(Exercise): Reproduce the lines below verbatim, omitting every line that stands in for an image.

(Supplied information):
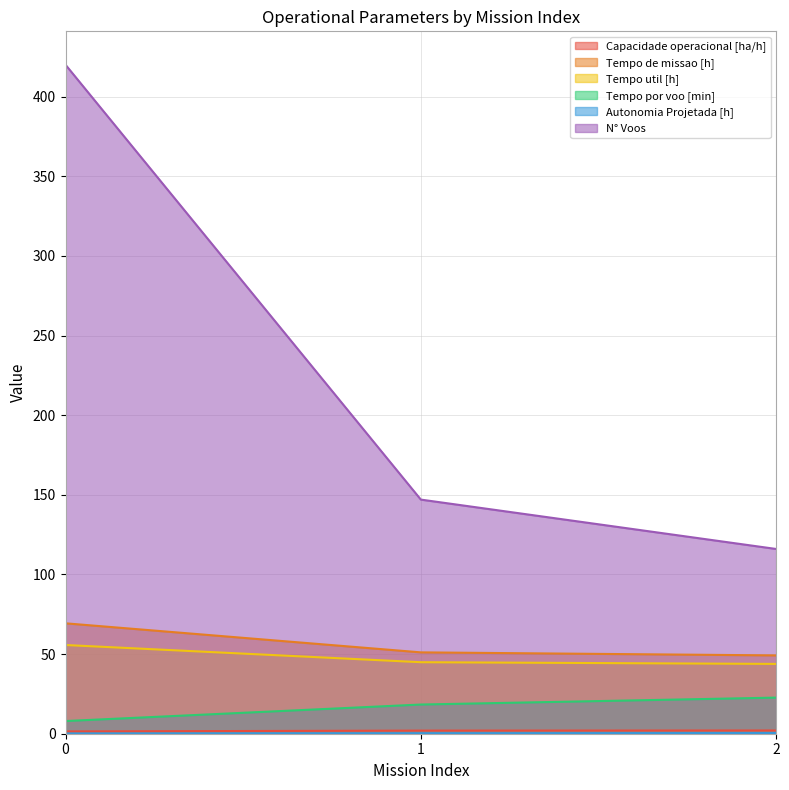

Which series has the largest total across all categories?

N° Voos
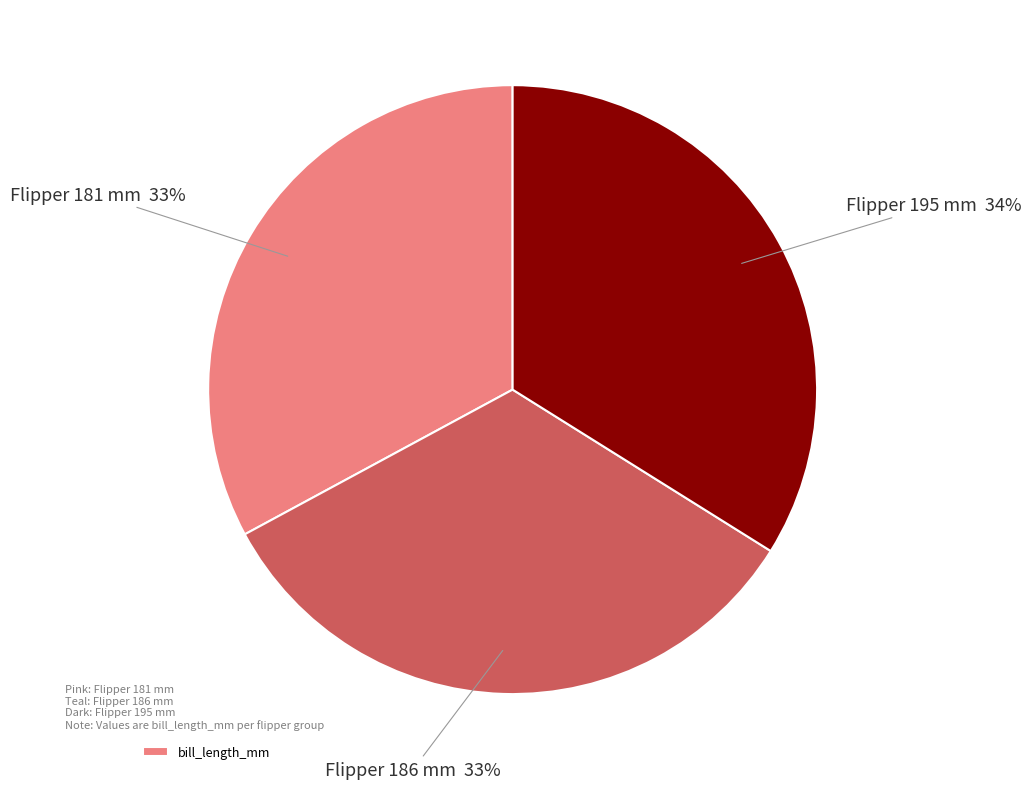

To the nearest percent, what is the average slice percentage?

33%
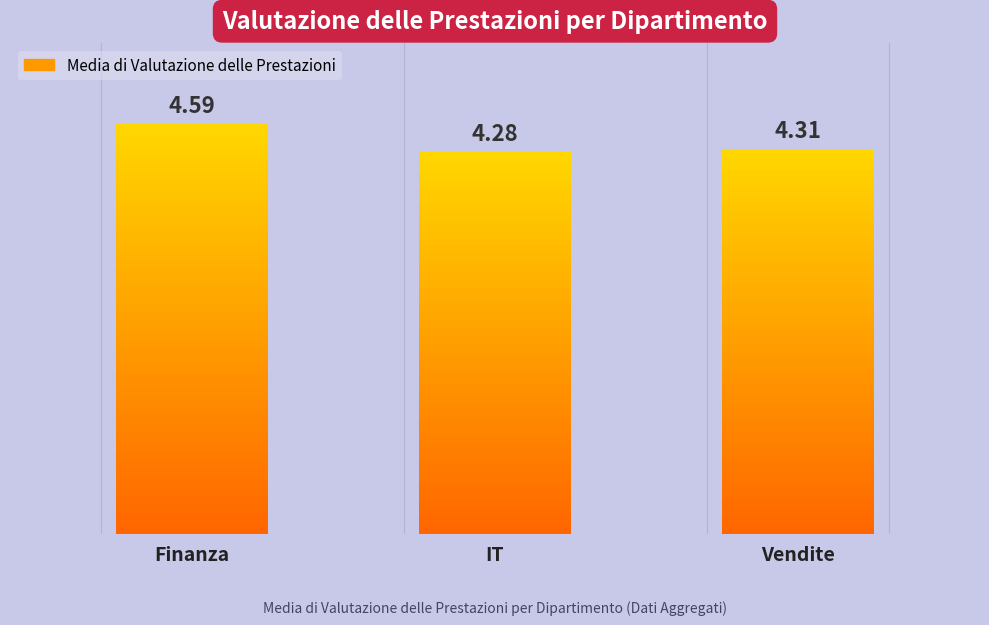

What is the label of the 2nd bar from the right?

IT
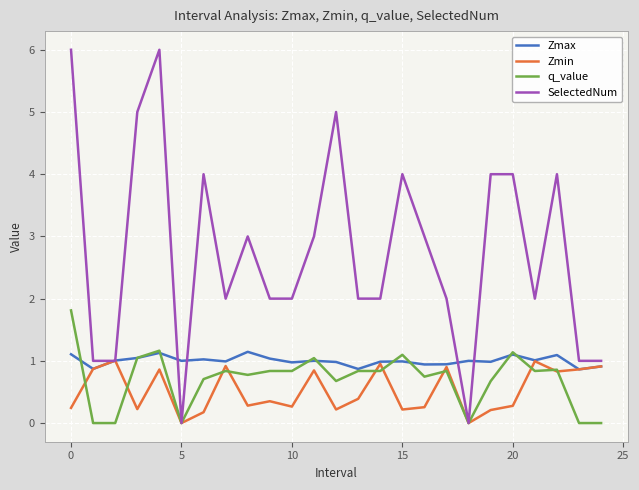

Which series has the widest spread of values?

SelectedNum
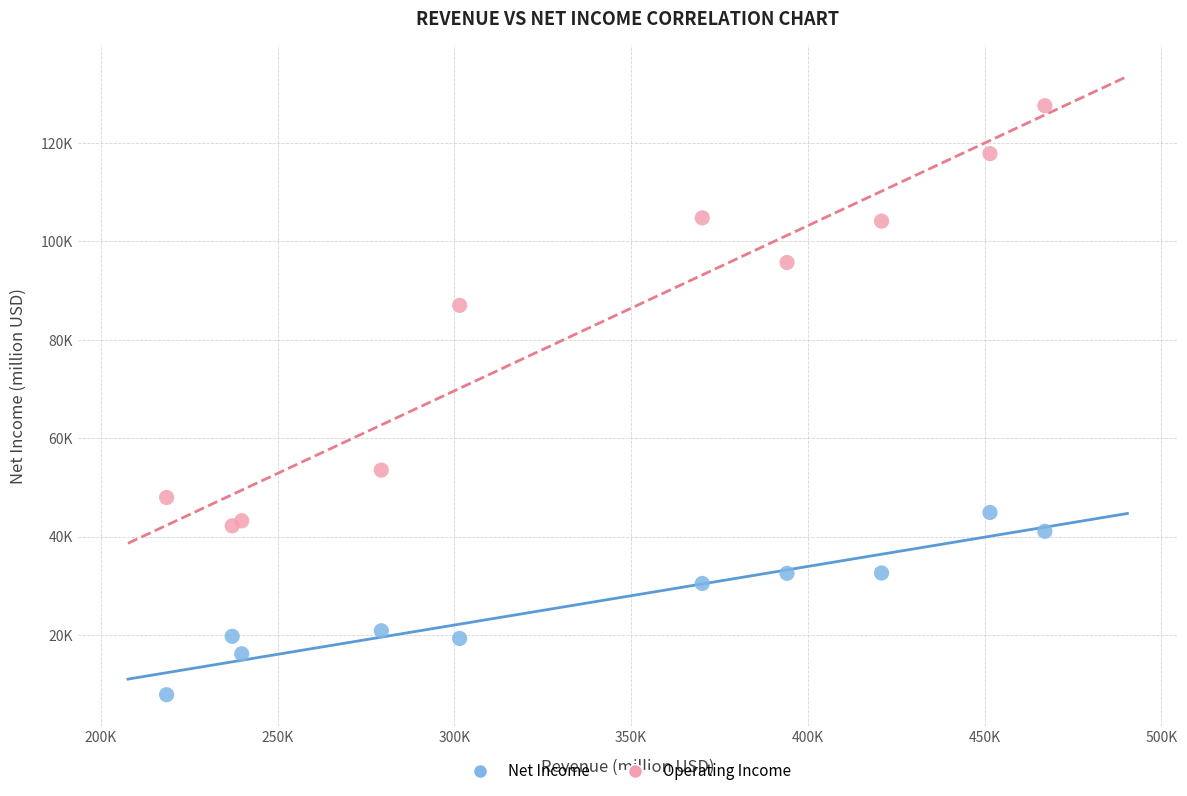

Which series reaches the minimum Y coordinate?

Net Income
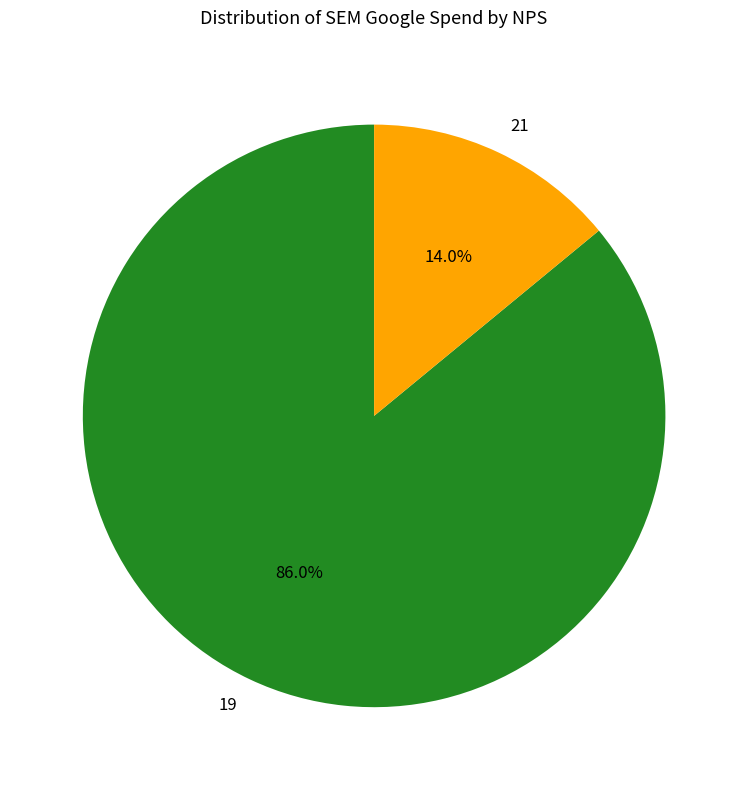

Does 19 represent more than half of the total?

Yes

(Response):
Which series has the largest total across all categories?

N° Voos

To the nearest percent, what is the average slice percentage?

33%

What is the label of the 2nd bar from the right?

IT

Which series has the widest spread of values?

SelectedNum

Which series reaches the minimum Y coordinate?

Net Income

Does 19 represent more than half of the total?

Yes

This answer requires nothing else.